Markets panicked on Tuesday as Middle East tensions escalated, raising concerns of a regional war. With the situation worsening, markets panicked, and BTC dropped almost 4%, going below the 20-day SMA and settling at $60,873. Buyers attempted a recovery on Wednesday, with BTC rising to a day high of $62,456. However, the 20-day SMA acted as a dynamic resistance level, pushing the price back down. BTC eventually experienced a marginal decline and settled at $60,671. With strong support at $60,000 and the 50-day SMA also acting as a dynamic resistance level, BTC made a modest recovery as buyers prevented a further decline. Ultimately, BTC rose by 0.22% and settled at $60,804.

The current session sees BTC up by almost 1%, rebounding from the 50-day SMA, with the price currently at $61,414. As the price recovers from its support level, buyers will aim to push BTC above $62,500 and the 20-day SMA. If successful, the next critical resistance level is $63,500. Moving above these levels could pave the way for a surge towards $65,000 and $66,000. However, if sellers regain control and drive BTC below the 50-day SMA and $60,000, the price may decline to $57,500 or $55,000.

Ethereum (ETH) Price Analysis

Ethereum (ETH) has declined almost 10% over the past week and a significant 12% in the last 48 hours, as adverse market conditions and the failure to push above $2,700 have weighed down the price. ETH's recent bearish trend has eliminated nearly all gains made since September 17, when it rebounded from a low of $2,254. Market watchers are now contemplating whether ETH can surpass $2,700 and what is required to reverse its bearish outlook. ETH has experienced a notable downward trend since September 1, while the crypto market capitalization has risen by 1.4%. The highly anticipated spot Ethereum ETFs have also underwhelmed investors, accumulating net outflows of over $550 million. Some analysts attribute ETH's price decline to selling pressure from Ethereum co-founder Vitalik Buterin and the Ethereum Foundation, while others point to diminished demand for decentralized applications (dApps).

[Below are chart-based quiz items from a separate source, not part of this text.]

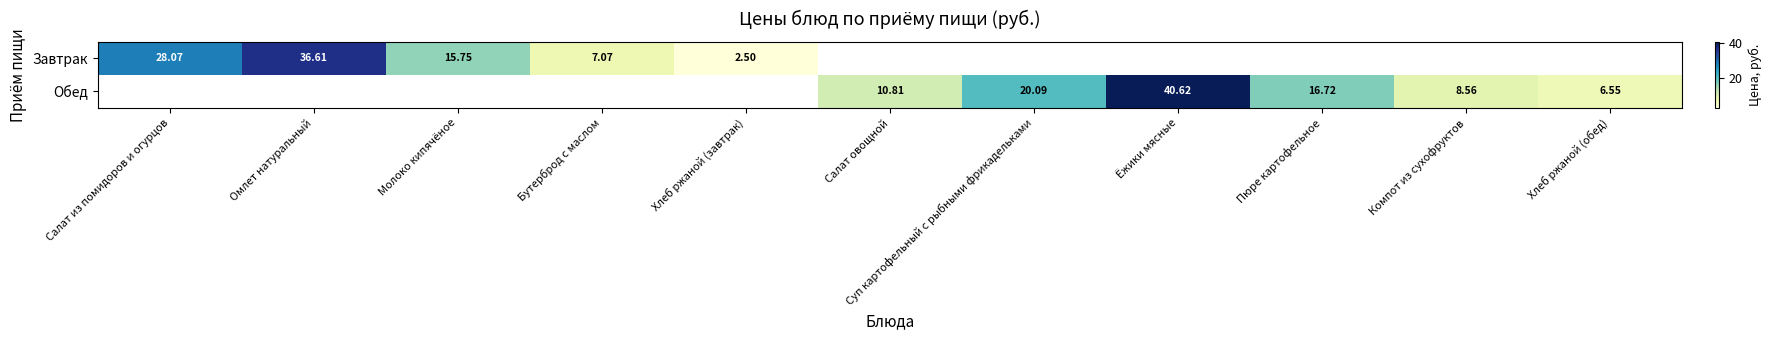

What is the maximum value shown in the chart?

40.6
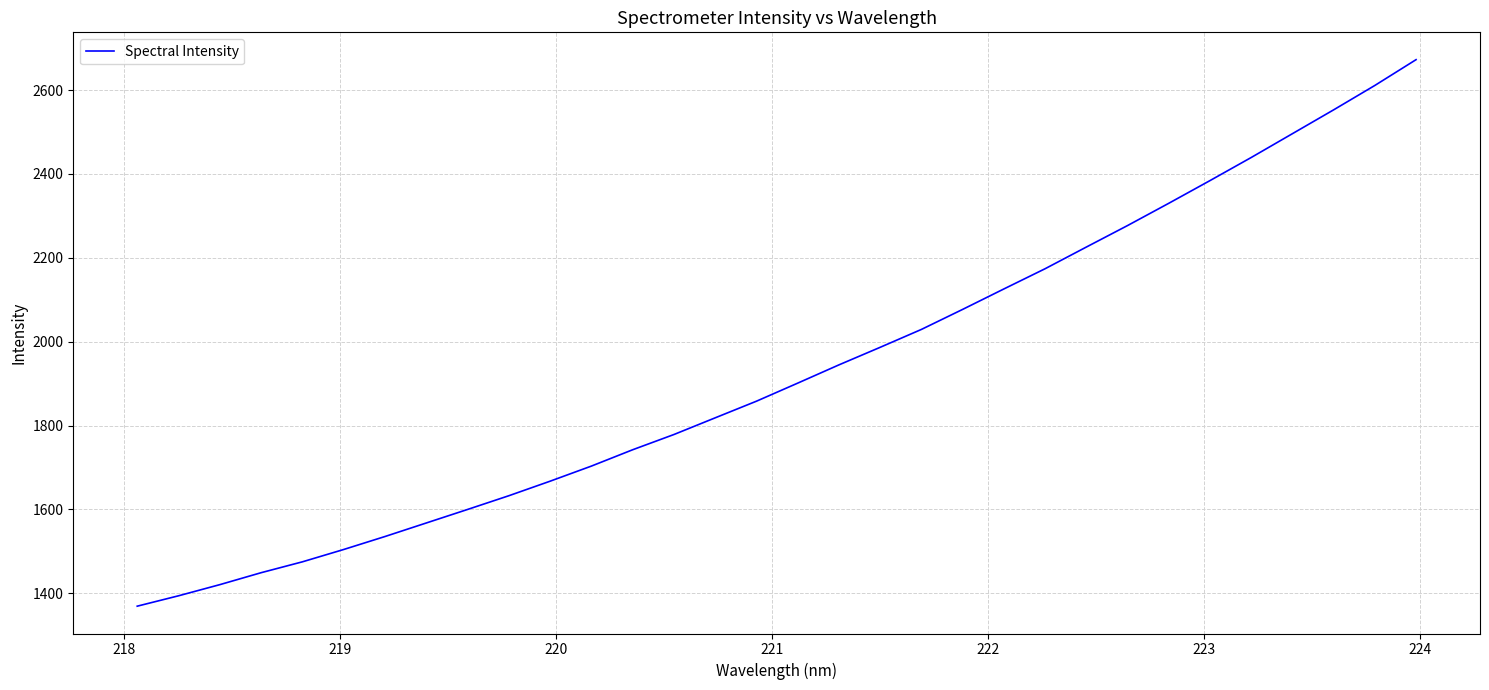

Reading right to left, transcribe all the data shown in this chart.

2672.6	2611.1	2552.9	2496.1	2439.3	2384.2	2330.1	2277.0	2225.7	2174.0	2125.8	2077.0	2029.2	1986.6	1944.7	1901.1	1858.0	1818.3	1778.6	1742.2	1703.3	1667.2	1632.6	1599.8	1567.6	1535.3	1504.3	1474.9	1449.0	1420.5	1393.9	1369.1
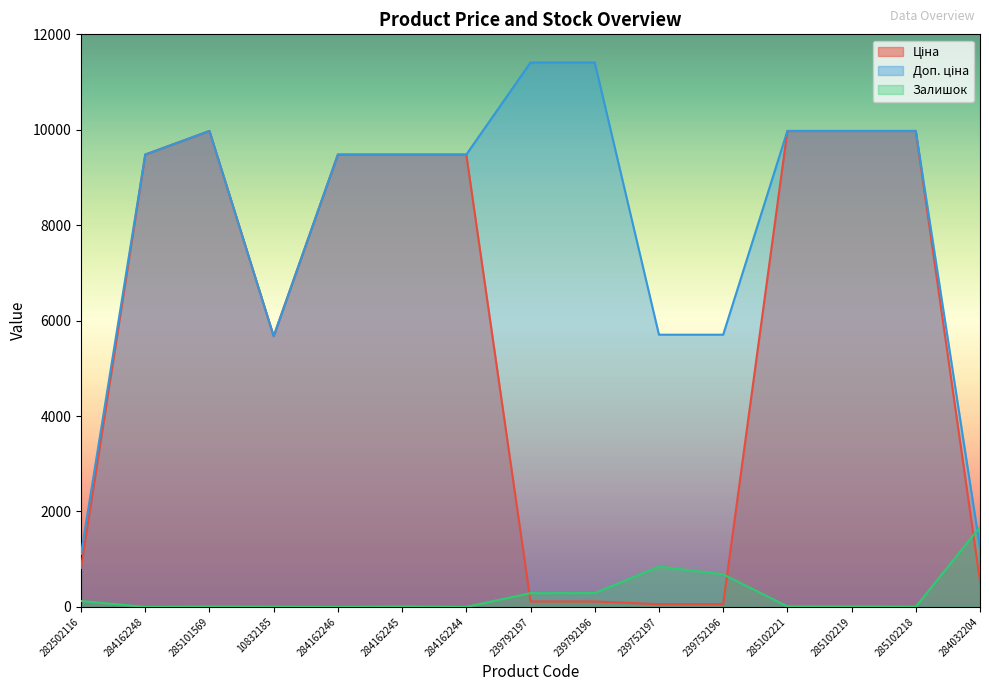

What is the value of the Залишок point at the 11th from the left?

683.0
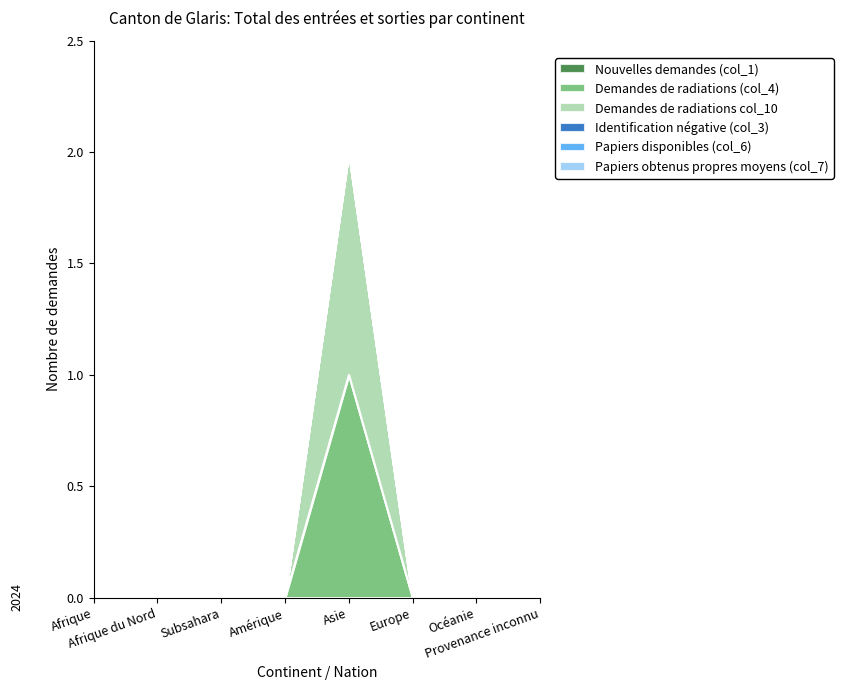

Is it true that Demandes de radiations (col_4) equals -1 at Afrique?

False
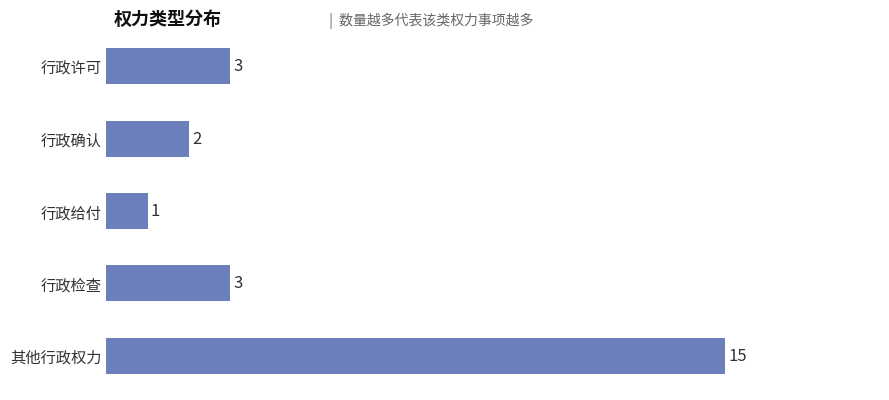

What is the average value?

5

Additionally, Ethereum enthusiasts believed in the ultrasound money theory and expected ETH to become deflationary. However, this has not occurred, and the coin-issuance rate has become positive, with Ethereum's strategic adjustments negatively impacting ETH. As observed in the price chart, ETH has been strongly bearish since the weekend, dropping by 0.73% on Saturday and 0.67% on Sunday to settle at $2,659. Selling pressure escalated on Monday, with ETH falling just over 2% to settle at $2,603. With markets turning bearish on Tuesday, ETH witnessed significant volatility before dropping almost 6% to slip below $2,500, the 20-day SMA, and the 50-day SMA to $2,448.

Buyers attempted a recovery on Wednesday but were unsuccessful, as sellers took control and pushed the price down by 3.40%. As a result, ETH fell below $2,400 and settled at $2,365. Thursday saw another round of volatility as buyers attempted to push back above $2,400. However, they were unsuccessful again, and ETH declined by 0.64% to $2,350. The current session sees ETH up by 1.50% as buyers aim to reclaim the $2,400 level. If buyers can maintain momentum, they will seek to push back to $2,500. Conversely, if sellers regain control, ETH could drop to $2,300.

Solana (SOL) Price Analysis

Solana (SOL) dipped below $140 on Thursday, experiencing significant volatility and reaching a day low of $133. As observed in the price chart, SOL's recent bullish run peaked at a high of $161. However, the rally lost momentum as SOL fell back into the red on Monday, beginning the week with a drop of almost 4% to slip below the 200-day SMA and settle at $152. With crypto markets turning bearish amidst the escalating Middle East situation, SOL registered a substantial drop of almost 5% on Tuesday, losing the $150 level and settling at $145, just above the 20-day SMA.

SOL fell below the 20-day SMA on Wednesday after a failed attempt to push above $150. As bulls lost momentum, sellers regained control and pushed SOL down by 3.44%. Consequently, SOL slipped below the 20-day SMA, the 50-day SMA, and settled at $140. Thursday saw increased volatility as sellers attempted to drive SOL below $130, while buyers sought a move past $140. Ultimately, SOL dropped by 2.40% to settle at $136.